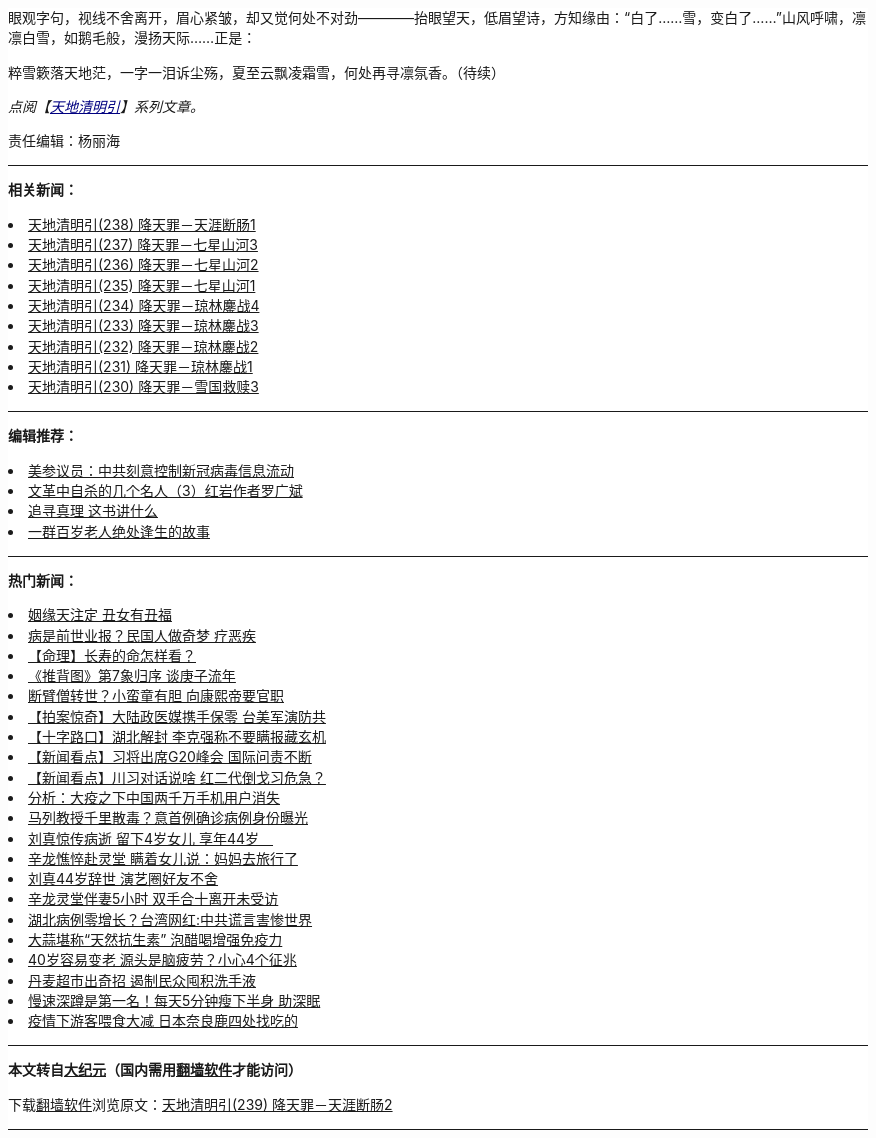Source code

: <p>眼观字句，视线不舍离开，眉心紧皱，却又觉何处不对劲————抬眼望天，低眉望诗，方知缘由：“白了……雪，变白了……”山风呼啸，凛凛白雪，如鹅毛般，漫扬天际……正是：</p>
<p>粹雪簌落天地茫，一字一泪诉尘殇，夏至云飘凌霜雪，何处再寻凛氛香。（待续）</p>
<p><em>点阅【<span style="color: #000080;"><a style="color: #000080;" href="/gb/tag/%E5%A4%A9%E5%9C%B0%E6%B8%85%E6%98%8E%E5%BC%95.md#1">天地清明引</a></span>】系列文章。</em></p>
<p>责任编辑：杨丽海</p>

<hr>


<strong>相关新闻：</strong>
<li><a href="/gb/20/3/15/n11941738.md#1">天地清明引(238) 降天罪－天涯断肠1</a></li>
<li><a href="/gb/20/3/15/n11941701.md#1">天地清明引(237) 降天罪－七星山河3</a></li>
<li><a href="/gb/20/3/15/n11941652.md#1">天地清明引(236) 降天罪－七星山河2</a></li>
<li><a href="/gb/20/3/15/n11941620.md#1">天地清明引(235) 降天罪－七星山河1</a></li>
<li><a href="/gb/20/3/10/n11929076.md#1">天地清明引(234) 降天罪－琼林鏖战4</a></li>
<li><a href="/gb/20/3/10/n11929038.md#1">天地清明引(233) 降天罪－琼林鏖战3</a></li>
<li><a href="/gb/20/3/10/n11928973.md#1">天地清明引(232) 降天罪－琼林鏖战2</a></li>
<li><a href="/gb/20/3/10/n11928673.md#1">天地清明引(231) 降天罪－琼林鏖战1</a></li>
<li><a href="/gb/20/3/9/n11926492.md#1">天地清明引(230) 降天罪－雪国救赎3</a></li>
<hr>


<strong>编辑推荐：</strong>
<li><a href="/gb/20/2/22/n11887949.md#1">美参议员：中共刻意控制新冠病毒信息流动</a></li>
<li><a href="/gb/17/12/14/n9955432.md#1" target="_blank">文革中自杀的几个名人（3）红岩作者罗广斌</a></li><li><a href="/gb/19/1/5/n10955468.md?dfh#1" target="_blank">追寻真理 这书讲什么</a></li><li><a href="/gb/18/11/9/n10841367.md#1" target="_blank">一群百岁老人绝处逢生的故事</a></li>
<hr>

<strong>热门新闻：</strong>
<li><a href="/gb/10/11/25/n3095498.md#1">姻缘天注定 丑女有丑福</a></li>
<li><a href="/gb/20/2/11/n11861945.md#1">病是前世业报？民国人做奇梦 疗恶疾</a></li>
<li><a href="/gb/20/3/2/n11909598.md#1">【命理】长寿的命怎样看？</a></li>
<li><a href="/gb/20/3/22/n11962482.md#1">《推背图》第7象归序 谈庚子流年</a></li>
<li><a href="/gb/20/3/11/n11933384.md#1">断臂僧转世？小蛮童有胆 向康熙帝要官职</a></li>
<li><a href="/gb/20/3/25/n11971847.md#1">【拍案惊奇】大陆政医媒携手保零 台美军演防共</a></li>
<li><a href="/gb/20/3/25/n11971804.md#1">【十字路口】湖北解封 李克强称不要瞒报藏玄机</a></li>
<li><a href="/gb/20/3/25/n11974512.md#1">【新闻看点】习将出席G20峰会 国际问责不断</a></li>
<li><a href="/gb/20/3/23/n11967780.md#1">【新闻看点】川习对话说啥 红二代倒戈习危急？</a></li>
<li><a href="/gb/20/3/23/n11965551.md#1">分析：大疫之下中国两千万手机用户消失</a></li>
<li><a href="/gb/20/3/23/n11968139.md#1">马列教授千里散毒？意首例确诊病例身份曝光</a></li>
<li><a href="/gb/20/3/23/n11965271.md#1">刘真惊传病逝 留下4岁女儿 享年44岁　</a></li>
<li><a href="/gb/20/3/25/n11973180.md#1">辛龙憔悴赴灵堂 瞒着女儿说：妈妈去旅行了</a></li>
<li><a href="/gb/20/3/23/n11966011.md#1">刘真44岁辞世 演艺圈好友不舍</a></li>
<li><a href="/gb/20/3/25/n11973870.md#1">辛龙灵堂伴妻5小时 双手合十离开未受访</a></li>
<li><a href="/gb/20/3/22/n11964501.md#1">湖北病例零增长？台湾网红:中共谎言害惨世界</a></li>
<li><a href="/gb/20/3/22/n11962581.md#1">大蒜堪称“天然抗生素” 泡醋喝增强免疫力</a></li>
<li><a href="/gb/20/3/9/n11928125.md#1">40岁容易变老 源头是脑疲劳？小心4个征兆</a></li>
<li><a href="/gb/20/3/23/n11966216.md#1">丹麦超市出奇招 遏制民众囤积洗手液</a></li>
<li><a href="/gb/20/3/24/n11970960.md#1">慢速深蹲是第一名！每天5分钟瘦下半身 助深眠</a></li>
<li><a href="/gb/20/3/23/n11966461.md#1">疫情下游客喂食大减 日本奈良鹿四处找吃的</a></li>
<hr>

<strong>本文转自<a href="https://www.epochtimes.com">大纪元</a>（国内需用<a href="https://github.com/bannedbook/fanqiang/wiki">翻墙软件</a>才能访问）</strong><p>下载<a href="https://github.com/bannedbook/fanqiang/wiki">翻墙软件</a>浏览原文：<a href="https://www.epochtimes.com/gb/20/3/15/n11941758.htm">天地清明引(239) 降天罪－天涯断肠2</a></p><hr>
• • • • • • •
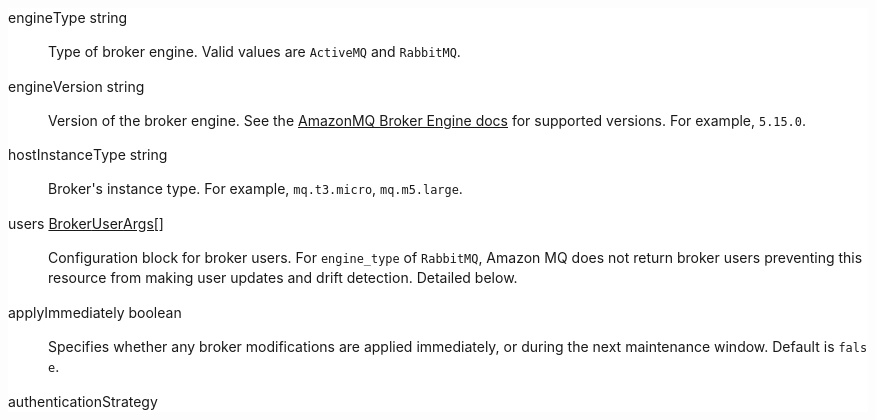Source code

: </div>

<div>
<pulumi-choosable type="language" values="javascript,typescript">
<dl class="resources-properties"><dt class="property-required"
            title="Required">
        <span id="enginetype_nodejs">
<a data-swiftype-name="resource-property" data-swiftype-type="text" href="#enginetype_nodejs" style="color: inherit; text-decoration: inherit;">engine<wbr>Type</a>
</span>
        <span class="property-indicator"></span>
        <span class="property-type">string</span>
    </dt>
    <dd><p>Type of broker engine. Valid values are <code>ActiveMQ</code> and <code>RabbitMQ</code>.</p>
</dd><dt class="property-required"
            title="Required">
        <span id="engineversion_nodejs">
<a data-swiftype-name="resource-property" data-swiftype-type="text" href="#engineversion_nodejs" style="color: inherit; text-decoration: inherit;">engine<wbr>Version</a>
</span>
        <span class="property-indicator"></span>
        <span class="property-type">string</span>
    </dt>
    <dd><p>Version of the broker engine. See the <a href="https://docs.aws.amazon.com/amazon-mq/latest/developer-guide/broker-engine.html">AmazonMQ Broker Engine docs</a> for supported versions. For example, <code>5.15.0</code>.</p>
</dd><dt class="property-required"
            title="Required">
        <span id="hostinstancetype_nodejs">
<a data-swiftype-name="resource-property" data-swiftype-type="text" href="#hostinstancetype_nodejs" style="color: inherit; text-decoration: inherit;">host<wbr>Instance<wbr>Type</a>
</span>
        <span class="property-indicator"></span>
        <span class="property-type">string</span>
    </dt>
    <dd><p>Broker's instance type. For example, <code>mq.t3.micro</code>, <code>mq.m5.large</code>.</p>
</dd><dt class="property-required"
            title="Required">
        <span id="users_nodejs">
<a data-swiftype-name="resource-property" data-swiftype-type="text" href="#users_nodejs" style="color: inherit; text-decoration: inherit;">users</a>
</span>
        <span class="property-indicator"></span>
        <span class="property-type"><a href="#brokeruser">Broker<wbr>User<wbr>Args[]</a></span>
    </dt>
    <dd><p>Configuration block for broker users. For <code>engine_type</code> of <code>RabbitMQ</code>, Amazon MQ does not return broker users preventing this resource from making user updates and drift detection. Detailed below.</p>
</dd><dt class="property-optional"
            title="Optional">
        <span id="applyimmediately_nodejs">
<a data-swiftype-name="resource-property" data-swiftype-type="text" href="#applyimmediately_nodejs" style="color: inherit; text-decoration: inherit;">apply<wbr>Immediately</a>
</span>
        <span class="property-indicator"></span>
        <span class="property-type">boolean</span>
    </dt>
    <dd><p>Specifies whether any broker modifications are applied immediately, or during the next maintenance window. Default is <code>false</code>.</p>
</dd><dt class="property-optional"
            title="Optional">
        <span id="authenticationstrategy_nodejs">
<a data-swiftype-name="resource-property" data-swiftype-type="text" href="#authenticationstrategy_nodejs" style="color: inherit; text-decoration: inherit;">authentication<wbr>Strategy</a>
• • • • • • •
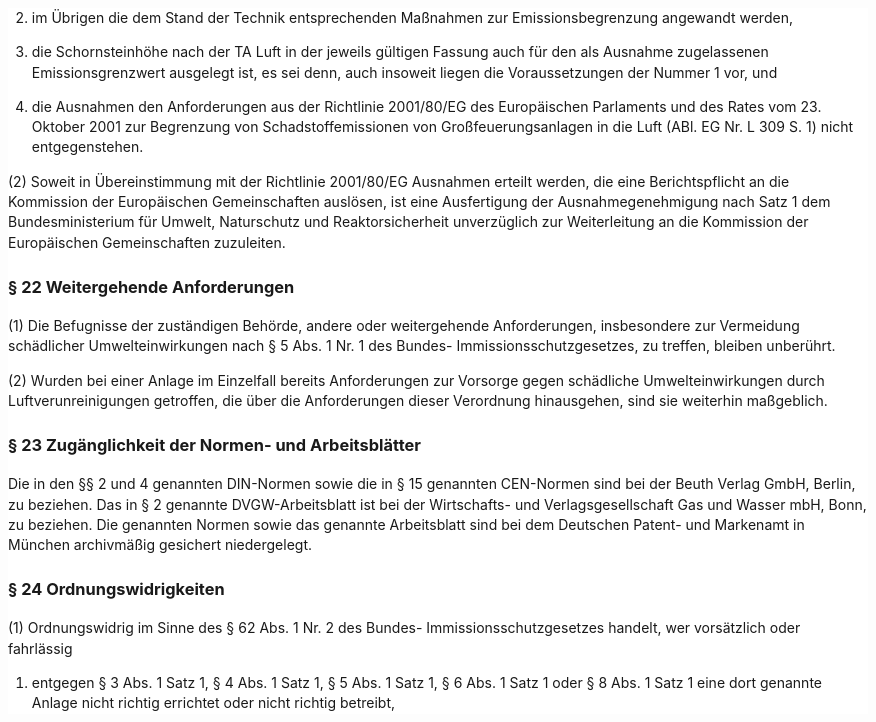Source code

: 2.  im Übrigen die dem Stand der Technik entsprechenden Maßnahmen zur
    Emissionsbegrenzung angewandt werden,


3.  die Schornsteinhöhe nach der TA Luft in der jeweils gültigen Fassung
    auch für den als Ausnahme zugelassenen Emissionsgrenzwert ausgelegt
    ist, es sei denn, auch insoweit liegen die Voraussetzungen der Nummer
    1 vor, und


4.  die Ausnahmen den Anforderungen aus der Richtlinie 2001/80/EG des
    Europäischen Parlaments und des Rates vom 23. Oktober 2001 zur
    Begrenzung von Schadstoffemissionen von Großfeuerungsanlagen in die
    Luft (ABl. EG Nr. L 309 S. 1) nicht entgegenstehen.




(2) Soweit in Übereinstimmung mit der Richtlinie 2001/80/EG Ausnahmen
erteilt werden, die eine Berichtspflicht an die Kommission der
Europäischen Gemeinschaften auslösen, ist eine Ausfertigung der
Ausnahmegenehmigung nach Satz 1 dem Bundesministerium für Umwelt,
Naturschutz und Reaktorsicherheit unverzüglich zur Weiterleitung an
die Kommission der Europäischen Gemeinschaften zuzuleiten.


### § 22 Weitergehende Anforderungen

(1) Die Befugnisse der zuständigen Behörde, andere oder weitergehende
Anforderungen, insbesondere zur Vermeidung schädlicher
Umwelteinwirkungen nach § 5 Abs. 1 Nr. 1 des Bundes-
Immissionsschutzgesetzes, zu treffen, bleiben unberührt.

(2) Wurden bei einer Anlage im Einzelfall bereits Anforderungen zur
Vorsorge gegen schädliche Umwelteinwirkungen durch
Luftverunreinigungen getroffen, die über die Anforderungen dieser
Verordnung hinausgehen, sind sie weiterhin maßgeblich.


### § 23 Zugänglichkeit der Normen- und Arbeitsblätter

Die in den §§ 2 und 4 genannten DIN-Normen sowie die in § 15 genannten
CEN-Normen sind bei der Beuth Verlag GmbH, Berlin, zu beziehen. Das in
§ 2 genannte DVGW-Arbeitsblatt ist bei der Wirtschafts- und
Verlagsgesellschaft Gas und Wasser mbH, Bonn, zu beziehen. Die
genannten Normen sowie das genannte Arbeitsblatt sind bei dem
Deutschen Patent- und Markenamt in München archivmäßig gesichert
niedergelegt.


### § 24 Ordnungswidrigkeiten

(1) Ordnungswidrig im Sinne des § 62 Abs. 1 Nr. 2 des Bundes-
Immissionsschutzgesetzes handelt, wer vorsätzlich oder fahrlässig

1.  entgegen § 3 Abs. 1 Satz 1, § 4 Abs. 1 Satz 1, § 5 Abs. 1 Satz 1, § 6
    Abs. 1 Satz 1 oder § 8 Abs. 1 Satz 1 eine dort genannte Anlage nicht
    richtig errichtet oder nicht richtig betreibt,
• • • • • • •
What is required:
Throughout the records above, find the lines in which the word "Satz" appears and return them.

Result of this task:
Ausnahmegenehmigung nach Satz 1 dem Bundesministerium für Umwelt,
1.  entgegen § 3 Abs. 1 Satz 1, § 4 Abs. 1 Satz 1, § 5 Abs. 1 Satz 1, § 6
    Abs. 1 Satz 1 oder § 8 Abs. 1 Satz 1 eine dort genannte Anlage nicht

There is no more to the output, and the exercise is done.